I think AI is changing too quickly for any implementation to be considered for core ATM. There’s also the ‘3rd party provider’ question - basically needed for any valuable implementation as of Dec 2024, but goes again the mentality of Core.

100%, I also replied that in my previous response - the more on-device or on-server AI solutions are available and capable, the more realistic IMO it would be to propose some kind of AI support directly in WordPress Core.
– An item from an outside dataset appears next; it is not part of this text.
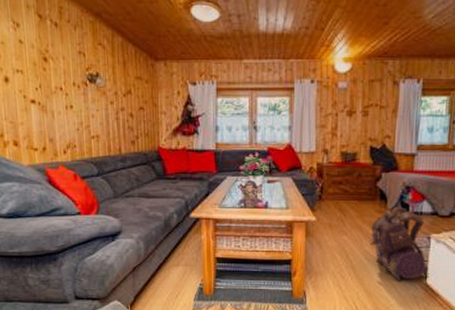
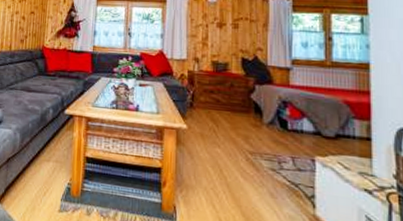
backpack: present [370,206,430,281] -> none [245,121,318,208]

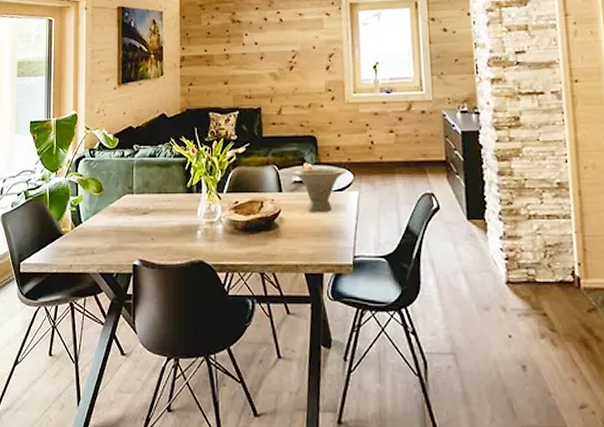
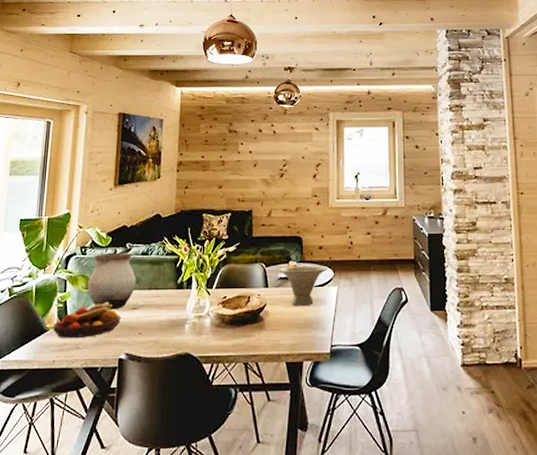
fruit bowl: none [67,206,133,244] -> present [52,302,121,339]
vase: none [98,154,146,214] -> present [87,252,137,310]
But it's too early for now for sure.

Having that plugin as a showcase and grounds for POCs/experimentation, while adopting the modular library approach allows us to quickly keep up with industry changes, build in parallel to the WP project, and eventually take a step back, and consider what (if anything) should make it to core.

Yeah, I think a key aspect here is to design these API abstractions in a way that ideally they could later be implemented in a similar way in WordPress Core, and to minimize the potential future cost of transitioning from the early APIs to the WordPress Core APIs. I think with the modular approach and the WordPress-specific wrapper PHP package we would be well set up for that.

What are next steps :)?

I think we should start with the WordPress-agnostic PHP package, as that is the lowest-level piece. We can develop that maybe in a new open-source GitHub org, just so that it doesn't live in my personal account and anyone can more easily get involved. I think we can discuss the architecture in an issue - and last but not least we'll need to think about a good name for the package.

I'll set something up, so we can really kick this off in the new year.